Records for this task Start Marker

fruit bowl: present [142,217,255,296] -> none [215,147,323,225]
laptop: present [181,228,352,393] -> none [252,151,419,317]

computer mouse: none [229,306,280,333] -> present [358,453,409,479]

Records for this task End Marker
Records for this task Start Marker

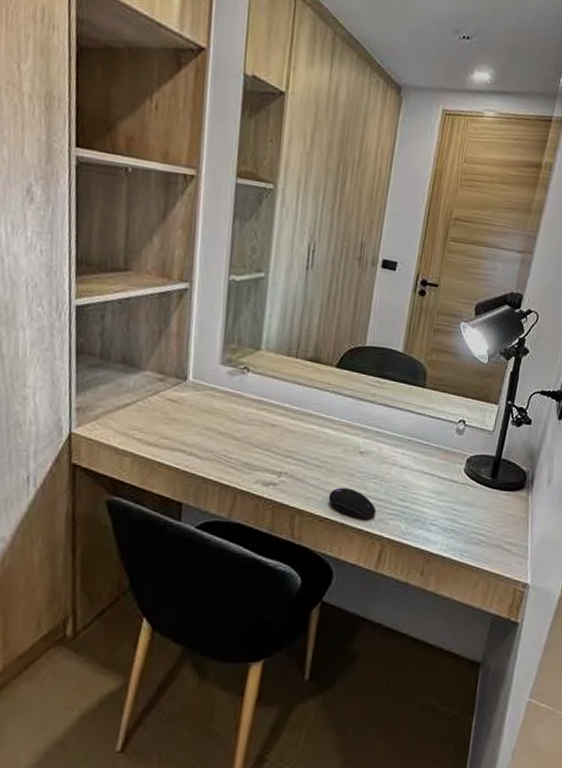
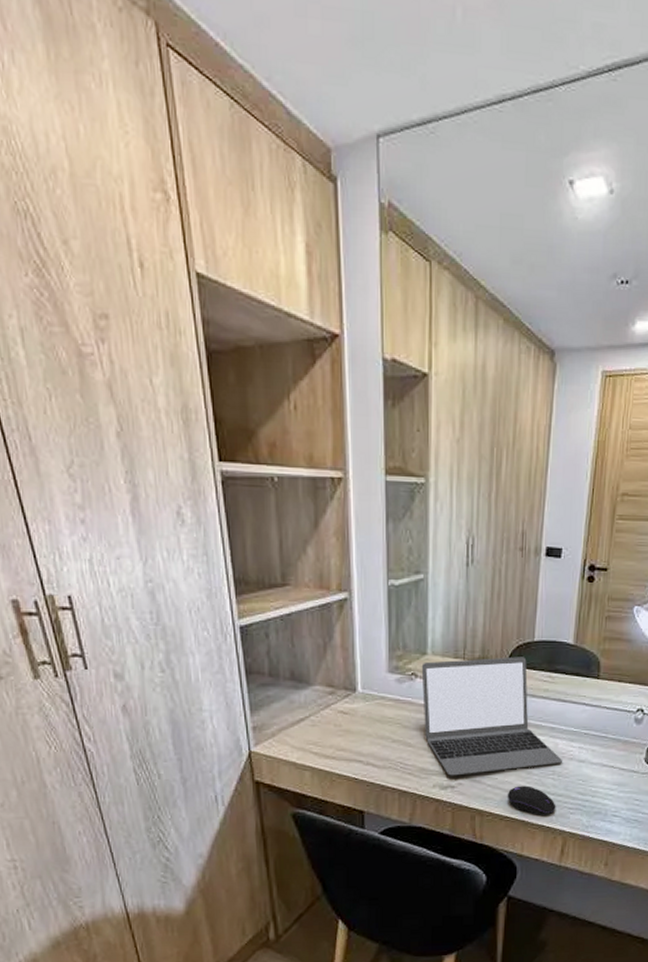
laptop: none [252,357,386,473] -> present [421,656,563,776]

Records for this task End Marker
Records for this task Start Marker

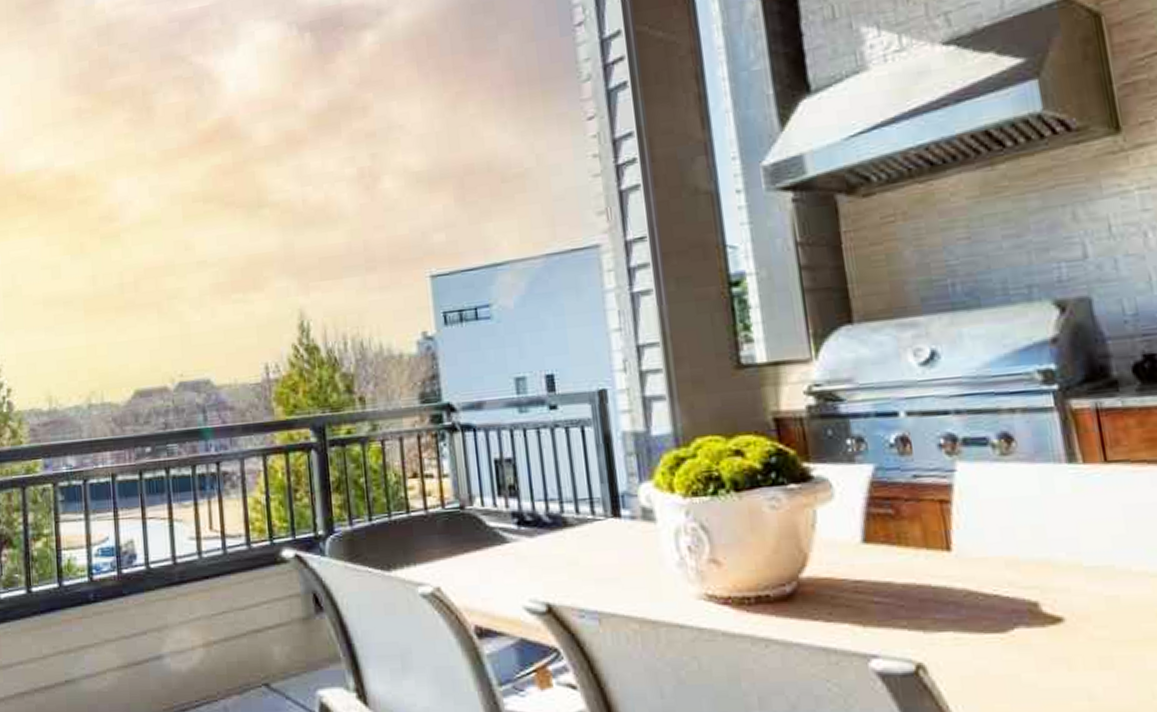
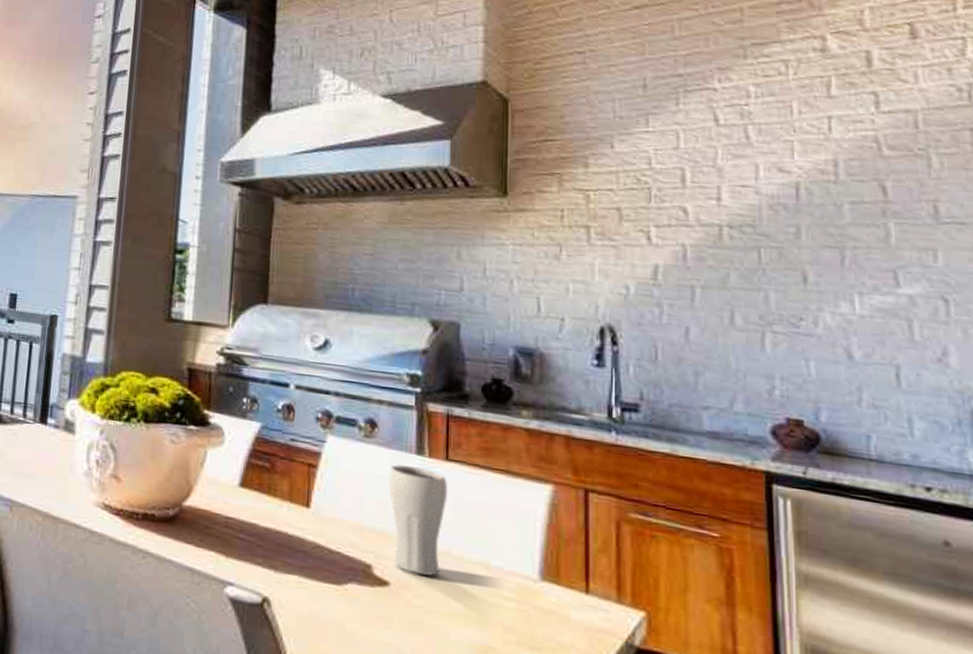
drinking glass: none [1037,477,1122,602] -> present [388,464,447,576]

Records for this task End Marker

→ **Directions for this task**: The expected answer is an exact copy of the lines above, beginning at the line with "laptop: present [181,228,352,393]" and ending at the line with "computer mouse: none", with both ends in.

→ **Result of this task**:
laptop: present [181,228,352,393] -> none [252,151,419,317]

computer mouse: none [229,306,280,333] -> present [358,453,409,479]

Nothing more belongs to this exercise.